Last quarter, racial slurs were scrawled on walls in both San Nicolas and Francisco Torres Residence Halls. The party or parties responsible were not identified.

Funded primarily through A.S. Finance Board, Woody’s BBQ catered the food, all of which disappeared into hungry students’ mouths 45 minutes after delivery. Students also received free t-shirts for signing pledge cards.

While waiting in line, some students discussed hate incidents they had witnessed both on campus and off, and methods for change.

“I think it’s awesome and it will inspire people to combat hate and prejudice,” third-year business-economics major Tyler Patterson said as he stood in line. “I’m planning to wear this t-shirt all week.”

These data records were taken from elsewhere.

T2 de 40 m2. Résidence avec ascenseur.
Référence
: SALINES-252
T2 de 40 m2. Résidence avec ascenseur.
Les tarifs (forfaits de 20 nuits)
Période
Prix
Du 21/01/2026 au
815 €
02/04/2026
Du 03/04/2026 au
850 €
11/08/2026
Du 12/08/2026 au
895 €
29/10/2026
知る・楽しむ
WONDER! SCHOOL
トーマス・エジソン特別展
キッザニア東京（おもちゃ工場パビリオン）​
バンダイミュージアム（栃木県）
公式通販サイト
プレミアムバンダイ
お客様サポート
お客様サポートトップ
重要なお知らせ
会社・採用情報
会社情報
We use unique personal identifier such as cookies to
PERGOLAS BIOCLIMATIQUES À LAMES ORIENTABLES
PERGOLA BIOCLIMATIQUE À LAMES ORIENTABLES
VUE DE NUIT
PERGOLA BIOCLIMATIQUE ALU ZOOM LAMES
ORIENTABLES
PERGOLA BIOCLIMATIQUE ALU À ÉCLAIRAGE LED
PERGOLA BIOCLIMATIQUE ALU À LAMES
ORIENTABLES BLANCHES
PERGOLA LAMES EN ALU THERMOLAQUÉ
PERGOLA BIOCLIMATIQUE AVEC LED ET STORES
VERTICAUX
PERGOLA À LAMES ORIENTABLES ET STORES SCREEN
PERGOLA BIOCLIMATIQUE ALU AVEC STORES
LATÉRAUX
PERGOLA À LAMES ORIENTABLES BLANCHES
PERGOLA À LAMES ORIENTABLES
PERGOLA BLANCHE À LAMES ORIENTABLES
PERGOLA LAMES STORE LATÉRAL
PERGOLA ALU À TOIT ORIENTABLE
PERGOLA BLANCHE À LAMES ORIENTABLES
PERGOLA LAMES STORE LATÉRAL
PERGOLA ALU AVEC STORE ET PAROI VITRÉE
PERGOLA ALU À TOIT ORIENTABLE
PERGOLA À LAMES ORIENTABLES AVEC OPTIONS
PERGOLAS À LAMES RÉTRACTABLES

Educate to Stop Hate Week continues tonight at I.V. Theater 2 from 7 to 8 p.m. with a panel of UCSB speakers. Black studies professor Otis Madison, Asian-American Studies professor John S.W. Park and Chueh Jun-Fung, assistant director of Lesbian, Gay, Bisexual, & Transgender Resources, are all scheduled to discuss the effects of hate crimes and the importance of diversity on campus.

The MultiCultural Center will screen “Freedom Never Dies: The Legacy of Harry T. Moore” this coming Wednesday at 6 p.m. The film explores the life of African-American Harry Moore, a distinguished leader and schoolteacher who led a crusade for equal civil rights.

The week will conclude with a night of reggae music presented by A.S. Program Board and the UCen on Friday at 9 p.m. For $5, students can watch Pato Banton, the Expendables, Mystic Roots Band and Rebelution perform at the Hub. Students representing the Educate to Stop Hate Week effort will be present to pass out literature and further promote awareness.

“I hope we can start a tradition of a week-long campaign such as Educate to Stop Hate Week every year,” Spittler said. “The more aware you are of different groups, the more you can learn from them.”